The dozen or so extremist factions operating across this vast area have, however, been responsible for scores of bloody attacks, and hundreds of deaths. Recent strikes have included a sophisticated assault on a military camp in Gao, Mali, which killed 77, and a series of attacks on hotels used by westerners and local elites.
Most of the groups responsible for these operations are linked to al-Qaida. yet even here there is little solidarity. A recent attempt by al-Qaida leaders to build a coalition among local jihadi groups is seen by analysts as evidence of quite how fractured the movement is in the region.
Ideology too is often unclear, with experts describing a complex mix of ethnic and other tensions which fuel militancy.
A recent report by the International Crisis Group noted that jihadist groups have established a presence in the northern Tillabery region, close to Tongo Tongo, through targeted recruitment of young members of the Fulani community – one of the largest ethnic groups in west Africa comprising mostly herders – who are looking for ways to counter their ethnic rivals or protect their businesses or communities.

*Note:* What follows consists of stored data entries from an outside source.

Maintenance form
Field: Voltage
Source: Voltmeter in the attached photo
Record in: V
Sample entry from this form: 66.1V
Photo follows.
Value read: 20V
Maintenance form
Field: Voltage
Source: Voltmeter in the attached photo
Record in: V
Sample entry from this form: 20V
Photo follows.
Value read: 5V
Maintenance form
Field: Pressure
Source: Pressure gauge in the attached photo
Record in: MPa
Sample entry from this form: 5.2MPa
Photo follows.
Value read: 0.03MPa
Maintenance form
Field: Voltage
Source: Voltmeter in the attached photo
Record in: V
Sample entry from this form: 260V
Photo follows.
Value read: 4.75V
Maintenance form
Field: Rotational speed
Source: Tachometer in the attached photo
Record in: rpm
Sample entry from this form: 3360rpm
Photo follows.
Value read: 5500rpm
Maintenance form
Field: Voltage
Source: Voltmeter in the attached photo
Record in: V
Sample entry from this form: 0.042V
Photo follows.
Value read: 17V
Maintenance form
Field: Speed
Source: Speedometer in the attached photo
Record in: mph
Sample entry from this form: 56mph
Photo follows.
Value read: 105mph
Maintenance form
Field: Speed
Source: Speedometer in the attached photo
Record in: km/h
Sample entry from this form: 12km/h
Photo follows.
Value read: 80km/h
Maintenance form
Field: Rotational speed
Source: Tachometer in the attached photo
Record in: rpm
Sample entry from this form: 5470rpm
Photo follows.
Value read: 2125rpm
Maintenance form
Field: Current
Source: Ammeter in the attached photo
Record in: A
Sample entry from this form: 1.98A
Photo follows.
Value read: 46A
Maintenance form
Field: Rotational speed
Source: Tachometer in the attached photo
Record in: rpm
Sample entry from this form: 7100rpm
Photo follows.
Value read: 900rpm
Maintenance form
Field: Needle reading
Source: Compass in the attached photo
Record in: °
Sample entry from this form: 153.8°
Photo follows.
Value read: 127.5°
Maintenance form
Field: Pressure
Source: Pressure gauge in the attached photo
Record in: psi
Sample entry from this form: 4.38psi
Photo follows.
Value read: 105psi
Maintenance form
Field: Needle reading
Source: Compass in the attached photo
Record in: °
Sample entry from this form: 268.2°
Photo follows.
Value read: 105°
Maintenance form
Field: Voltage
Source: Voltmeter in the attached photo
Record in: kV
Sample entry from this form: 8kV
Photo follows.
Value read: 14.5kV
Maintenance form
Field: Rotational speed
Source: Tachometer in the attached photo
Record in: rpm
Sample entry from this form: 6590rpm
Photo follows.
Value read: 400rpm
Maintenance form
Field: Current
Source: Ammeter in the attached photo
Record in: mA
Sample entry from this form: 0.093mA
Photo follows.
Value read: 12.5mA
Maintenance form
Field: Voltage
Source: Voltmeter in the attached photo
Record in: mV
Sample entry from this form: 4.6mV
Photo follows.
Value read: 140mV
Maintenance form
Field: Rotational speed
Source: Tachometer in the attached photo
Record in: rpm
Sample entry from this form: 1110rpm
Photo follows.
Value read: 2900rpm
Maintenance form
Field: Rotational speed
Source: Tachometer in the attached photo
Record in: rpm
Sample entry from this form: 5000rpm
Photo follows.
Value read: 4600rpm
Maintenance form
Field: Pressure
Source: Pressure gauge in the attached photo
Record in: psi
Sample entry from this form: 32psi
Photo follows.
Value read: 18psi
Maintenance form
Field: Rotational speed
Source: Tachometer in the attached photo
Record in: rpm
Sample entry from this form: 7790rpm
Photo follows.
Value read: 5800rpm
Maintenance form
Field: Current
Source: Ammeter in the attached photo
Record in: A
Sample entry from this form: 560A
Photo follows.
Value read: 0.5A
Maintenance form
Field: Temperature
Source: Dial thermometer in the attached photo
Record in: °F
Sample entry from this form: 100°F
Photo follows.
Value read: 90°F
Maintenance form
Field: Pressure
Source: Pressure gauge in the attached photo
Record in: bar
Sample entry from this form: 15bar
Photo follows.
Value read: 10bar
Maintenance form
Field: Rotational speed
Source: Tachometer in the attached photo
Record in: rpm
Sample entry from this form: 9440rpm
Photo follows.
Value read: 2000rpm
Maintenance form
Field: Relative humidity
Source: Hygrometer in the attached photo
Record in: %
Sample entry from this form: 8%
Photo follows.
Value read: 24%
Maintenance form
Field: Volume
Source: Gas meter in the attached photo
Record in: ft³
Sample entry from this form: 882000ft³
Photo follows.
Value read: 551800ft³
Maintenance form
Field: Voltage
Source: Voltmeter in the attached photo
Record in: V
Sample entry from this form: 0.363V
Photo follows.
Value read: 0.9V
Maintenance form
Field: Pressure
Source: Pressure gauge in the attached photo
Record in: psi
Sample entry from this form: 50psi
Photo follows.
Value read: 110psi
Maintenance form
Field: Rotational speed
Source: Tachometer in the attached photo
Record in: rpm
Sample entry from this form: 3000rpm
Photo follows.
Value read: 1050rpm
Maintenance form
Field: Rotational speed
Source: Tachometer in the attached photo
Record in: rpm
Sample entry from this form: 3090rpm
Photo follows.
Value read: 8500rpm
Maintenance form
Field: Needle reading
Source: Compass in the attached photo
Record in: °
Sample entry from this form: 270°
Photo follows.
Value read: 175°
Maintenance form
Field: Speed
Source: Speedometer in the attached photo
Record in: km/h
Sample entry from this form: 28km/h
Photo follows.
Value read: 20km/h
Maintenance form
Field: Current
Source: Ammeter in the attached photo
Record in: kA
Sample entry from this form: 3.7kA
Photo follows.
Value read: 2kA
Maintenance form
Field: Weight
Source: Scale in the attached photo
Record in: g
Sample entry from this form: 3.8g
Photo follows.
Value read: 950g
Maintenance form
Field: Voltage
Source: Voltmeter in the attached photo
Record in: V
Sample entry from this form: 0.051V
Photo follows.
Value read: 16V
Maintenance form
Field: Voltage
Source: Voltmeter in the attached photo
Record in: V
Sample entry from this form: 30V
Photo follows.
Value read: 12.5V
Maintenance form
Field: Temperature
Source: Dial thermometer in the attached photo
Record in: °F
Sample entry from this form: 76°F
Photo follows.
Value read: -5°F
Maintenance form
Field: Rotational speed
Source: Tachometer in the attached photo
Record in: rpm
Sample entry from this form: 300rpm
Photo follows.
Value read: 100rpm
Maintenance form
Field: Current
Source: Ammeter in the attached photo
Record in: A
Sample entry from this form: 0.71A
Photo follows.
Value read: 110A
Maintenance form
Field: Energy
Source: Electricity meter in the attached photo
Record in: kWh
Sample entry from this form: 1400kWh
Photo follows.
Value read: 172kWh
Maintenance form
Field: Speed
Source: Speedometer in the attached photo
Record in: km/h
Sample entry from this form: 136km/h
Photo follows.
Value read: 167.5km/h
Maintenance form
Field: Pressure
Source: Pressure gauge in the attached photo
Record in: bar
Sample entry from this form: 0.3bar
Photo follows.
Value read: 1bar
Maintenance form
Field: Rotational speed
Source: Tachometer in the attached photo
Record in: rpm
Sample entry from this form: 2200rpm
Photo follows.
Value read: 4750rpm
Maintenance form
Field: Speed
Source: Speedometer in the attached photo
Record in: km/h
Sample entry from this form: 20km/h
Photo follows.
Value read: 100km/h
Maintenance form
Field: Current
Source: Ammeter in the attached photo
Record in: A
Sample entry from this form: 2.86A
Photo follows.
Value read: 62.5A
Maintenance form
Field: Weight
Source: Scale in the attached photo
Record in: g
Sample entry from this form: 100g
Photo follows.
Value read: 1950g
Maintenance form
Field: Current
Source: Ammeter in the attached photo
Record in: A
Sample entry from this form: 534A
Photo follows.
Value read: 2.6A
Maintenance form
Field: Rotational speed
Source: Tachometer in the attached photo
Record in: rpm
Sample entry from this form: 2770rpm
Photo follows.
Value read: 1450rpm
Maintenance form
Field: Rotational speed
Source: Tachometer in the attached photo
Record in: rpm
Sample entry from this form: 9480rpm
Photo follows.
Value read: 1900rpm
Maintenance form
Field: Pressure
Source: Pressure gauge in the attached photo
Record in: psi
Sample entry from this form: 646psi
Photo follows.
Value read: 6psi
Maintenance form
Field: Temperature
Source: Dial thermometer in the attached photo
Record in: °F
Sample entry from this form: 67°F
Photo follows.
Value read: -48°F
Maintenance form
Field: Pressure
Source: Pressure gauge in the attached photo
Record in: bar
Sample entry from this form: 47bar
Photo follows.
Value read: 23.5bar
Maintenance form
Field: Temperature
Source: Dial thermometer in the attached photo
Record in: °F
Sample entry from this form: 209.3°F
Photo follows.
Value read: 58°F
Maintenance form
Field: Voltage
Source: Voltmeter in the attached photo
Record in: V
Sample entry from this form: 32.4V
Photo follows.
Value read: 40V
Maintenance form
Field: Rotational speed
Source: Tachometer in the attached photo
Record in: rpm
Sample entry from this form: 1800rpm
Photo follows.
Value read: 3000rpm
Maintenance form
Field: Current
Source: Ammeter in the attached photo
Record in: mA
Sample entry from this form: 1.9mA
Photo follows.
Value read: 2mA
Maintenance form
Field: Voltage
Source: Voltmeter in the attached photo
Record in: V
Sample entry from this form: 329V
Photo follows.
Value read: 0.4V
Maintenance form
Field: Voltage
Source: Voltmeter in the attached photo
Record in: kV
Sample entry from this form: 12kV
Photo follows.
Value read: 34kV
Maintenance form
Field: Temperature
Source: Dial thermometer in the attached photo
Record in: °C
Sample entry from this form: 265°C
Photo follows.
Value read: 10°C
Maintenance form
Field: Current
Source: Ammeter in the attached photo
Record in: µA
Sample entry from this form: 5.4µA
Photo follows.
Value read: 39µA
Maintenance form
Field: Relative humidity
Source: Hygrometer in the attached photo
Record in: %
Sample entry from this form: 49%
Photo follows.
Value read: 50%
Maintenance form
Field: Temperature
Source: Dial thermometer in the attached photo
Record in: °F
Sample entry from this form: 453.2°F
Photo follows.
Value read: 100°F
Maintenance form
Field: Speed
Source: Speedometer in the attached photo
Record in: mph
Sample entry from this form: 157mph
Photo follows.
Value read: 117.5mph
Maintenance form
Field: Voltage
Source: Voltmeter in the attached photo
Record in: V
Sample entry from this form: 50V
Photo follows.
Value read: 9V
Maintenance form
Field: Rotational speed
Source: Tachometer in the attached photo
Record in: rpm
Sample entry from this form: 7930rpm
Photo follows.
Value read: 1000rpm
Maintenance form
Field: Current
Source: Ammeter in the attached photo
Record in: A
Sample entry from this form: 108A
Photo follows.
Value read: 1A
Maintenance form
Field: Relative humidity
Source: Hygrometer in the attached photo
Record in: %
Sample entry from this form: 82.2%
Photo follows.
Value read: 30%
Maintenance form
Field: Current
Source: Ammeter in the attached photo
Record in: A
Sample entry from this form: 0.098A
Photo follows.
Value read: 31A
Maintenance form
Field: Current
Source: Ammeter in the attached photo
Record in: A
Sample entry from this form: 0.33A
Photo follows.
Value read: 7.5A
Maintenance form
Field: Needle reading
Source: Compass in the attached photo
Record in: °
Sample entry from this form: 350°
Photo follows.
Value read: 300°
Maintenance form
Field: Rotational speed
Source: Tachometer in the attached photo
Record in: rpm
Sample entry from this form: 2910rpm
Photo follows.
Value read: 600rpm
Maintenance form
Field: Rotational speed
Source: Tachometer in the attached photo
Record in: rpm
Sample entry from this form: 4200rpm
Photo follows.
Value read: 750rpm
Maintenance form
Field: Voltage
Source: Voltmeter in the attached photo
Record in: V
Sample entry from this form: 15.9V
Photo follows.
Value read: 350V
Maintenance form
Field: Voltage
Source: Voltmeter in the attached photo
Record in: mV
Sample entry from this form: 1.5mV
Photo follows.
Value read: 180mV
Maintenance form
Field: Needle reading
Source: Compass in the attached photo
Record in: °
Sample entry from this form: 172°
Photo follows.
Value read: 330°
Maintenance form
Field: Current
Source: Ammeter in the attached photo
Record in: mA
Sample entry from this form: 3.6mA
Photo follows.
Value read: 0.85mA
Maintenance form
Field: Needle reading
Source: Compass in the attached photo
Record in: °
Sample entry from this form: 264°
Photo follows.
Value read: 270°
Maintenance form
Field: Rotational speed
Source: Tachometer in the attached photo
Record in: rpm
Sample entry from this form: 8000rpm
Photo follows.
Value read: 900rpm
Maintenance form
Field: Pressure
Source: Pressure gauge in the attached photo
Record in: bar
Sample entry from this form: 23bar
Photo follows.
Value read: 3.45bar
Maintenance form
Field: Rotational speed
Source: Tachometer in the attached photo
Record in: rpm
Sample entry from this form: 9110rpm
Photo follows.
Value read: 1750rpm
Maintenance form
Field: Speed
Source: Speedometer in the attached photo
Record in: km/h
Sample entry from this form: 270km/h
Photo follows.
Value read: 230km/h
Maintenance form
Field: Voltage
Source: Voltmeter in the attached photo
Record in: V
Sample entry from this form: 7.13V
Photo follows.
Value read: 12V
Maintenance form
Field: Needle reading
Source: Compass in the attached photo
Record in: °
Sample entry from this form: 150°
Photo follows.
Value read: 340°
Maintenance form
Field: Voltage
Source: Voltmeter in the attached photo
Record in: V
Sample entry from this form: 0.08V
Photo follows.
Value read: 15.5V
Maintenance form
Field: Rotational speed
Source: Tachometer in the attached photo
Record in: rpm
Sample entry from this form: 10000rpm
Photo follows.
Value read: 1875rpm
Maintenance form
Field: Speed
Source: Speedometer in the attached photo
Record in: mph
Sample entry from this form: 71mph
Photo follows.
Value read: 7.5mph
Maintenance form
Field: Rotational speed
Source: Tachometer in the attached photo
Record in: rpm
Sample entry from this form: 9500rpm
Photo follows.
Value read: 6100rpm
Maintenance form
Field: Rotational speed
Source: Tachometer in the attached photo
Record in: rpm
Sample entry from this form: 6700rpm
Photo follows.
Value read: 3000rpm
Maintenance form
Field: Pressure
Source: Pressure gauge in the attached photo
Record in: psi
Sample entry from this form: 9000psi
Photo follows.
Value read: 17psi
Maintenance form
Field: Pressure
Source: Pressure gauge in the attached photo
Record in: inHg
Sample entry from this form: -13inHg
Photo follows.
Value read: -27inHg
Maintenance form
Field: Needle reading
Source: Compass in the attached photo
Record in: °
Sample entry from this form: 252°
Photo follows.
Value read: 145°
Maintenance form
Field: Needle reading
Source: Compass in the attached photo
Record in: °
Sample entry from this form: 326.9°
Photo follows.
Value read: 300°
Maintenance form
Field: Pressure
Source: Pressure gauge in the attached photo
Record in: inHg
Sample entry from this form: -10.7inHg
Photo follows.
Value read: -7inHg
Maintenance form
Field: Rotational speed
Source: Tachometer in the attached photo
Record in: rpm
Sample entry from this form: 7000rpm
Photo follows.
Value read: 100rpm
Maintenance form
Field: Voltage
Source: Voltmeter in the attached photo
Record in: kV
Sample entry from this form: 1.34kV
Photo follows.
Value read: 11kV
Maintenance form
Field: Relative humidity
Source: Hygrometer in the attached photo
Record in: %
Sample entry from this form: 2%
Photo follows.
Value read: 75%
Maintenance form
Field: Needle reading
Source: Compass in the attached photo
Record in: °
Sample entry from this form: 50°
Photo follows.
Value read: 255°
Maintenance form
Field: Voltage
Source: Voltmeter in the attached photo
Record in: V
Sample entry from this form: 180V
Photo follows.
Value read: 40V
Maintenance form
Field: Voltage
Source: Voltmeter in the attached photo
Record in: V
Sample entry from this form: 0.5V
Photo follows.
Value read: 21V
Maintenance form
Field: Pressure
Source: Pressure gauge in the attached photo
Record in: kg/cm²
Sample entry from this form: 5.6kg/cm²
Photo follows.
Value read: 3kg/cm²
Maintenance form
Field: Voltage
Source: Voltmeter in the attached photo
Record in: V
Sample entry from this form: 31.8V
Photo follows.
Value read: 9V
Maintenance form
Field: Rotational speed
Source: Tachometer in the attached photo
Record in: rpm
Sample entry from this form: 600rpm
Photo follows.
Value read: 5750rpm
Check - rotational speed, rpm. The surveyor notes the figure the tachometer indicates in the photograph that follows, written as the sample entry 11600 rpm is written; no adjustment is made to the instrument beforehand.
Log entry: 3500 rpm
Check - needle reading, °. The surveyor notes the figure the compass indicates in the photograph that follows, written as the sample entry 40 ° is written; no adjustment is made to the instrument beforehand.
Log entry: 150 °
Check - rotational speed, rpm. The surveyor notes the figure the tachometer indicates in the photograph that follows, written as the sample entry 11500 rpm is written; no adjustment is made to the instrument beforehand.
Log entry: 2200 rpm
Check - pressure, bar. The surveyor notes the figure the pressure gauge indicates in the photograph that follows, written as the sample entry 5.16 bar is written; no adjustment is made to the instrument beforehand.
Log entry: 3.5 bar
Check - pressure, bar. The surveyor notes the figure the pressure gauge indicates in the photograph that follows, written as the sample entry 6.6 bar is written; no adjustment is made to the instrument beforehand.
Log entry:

“All these armed movements demonstrate a genuine capacity to understand and adapt to local circumstances, and do so better than less-motivated capital-based elites or foreign ‘peacekeepers’ … Instead, jihadist groups are willing to settle down and are developing an expertise in manipulating local intra and intercommunal tensions,” the ICG said.
Extremist groups also provide limited services to some communities, most notably security, dispute resolution and rule of law.
In central Mali, jihadist groups offer protection to pastoralists, and take the sides of local communities in contests over scant resources with government representatives or local elites.
In this complex environment, western military units have to have significant autonomy in order to respond rapidly to local threats and conditions.
Reuters has reported that the US special forces soldiers abandoned, or at least extended, their more limited mission in Tongo Tongo when they learned of a raid nearby, deciding to engage the attackers themselves.
Former western special forces officers with firsthand knowledge of current operations in the Sahel said this account was “plausible”.
“Since [President] Trump took power, US forces deployed around the world have had a lot more room to manoeuvre. Decisions about when and what to engage have been devolved right down to unit level,” the former officer said. “Any soldier knows that if you give guys on the ground more independence, then they will be that much more aggressive and will take more risks.”